Er schwieg betreten und blickte auf die drei Kater herab. Ihm war, als wenn ein feuchtkalter, dichter Nebelschleier sich dazwischen schob.
'Es sind nur Nachbildungen, diese Klone', das schale Gefühl der Ernüchterung breitete sich in ihm aus, 'aber es sind anmutige, schöne Wesen', regte sich ein Gefühl in ihm. 'Man muß sie beschützen und pflegen und mit der Zeit werden sie einem ans Herz wachsen.' 'Nein', er spürte, dass ihm der Zugang verschlossen war. Er hätte nicht sagen können weshalb. Der Zauber ihrer Anmutigkeit war verblasst.
Diesen Gedanken wollte er nicht weiter zuende denken.
"Besorg drei unterschiedliche Halsbänder für sie," er klang rauhkalt, "wir können sie sonst nicht auseinander halten. Und sorge dafür, dass die Schlafzimmertür geschlossen bleibt. Ich will nicht alle drei in meinem Bett haben!" Dann verließ er den Raum.
Nachts stand er an der Terrassentür und blickte hinaus in die Finsternis.
Ihm war, als liefe vor seinen Augen ein Film ab, mit ihm und Moritz als Hauptdarsteller. Moritz, wie er sich springend in luftige Höhe schraubt, während er ein Papierbällchen fängt. Moritz, der sich hinwirft, seinen Bauch langstreckt.

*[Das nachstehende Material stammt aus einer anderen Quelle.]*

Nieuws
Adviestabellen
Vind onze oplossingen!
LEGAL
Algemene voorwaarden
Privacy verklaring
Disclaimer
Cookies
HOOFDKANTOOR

Moritz, aufgeregt zum Futternapf rennend, als habe er seit Tagen nichts mehr zu fressen bekommen und Moritz in seine Armbeuge geschmiegt.
Wehmut füllte seine Augen, lief über und rann ihm die Wangen hinunter.
Widerstandslos stand er da und jede Träne, die aus ihm floss machte Platz für die Ruhe, die sich in ihm ausbreitete.
'Man kann auf dieser Welt nichts bewahren und behalten', dachte er. 'Was für ein Irrwitz, zu glauben, es ginge'.
Ein schmaler Mondlichtstrahl traf im Garten auf die braunglasierte Tonkugel, die durch die Buchsbaumbüsche schimmerte.
'Mein kleiner Moritz da draußen', nochmals flutete ihn die Wehmut. 'Es gab immer nur dich. Alles andere war eine Illusion'.
Er atmete tief und ihm fiel wieder ein, was er damals in der kleinen Katzenzeitung als Nachruf geschrieben hatte:
"Lieber Moritz, schmerzlich müssen wir begreifen, dass du deine Aufgabe nun erfüllt hast, uns sechs Jahre lang große Freude zu bereiten.
Du lässt uns mit randvollen Erinnerungen an diese Freude zurück und gibst uns unsere Aufgabe:
Zu verstehen, dass nichts ewig währt,
wir nichts behalten, bewahren können,
zu keiner Zeit
und wir erkennen müssen:
uns gehört einzig der Augenblick.
Unser Somalikater Moritz ist am 27. Februar 2001 über die Regenbogenbrücke in ein anderes Land gegangen."
Und er sann darüber nach, wie ihm dies nur hatte entfallen können.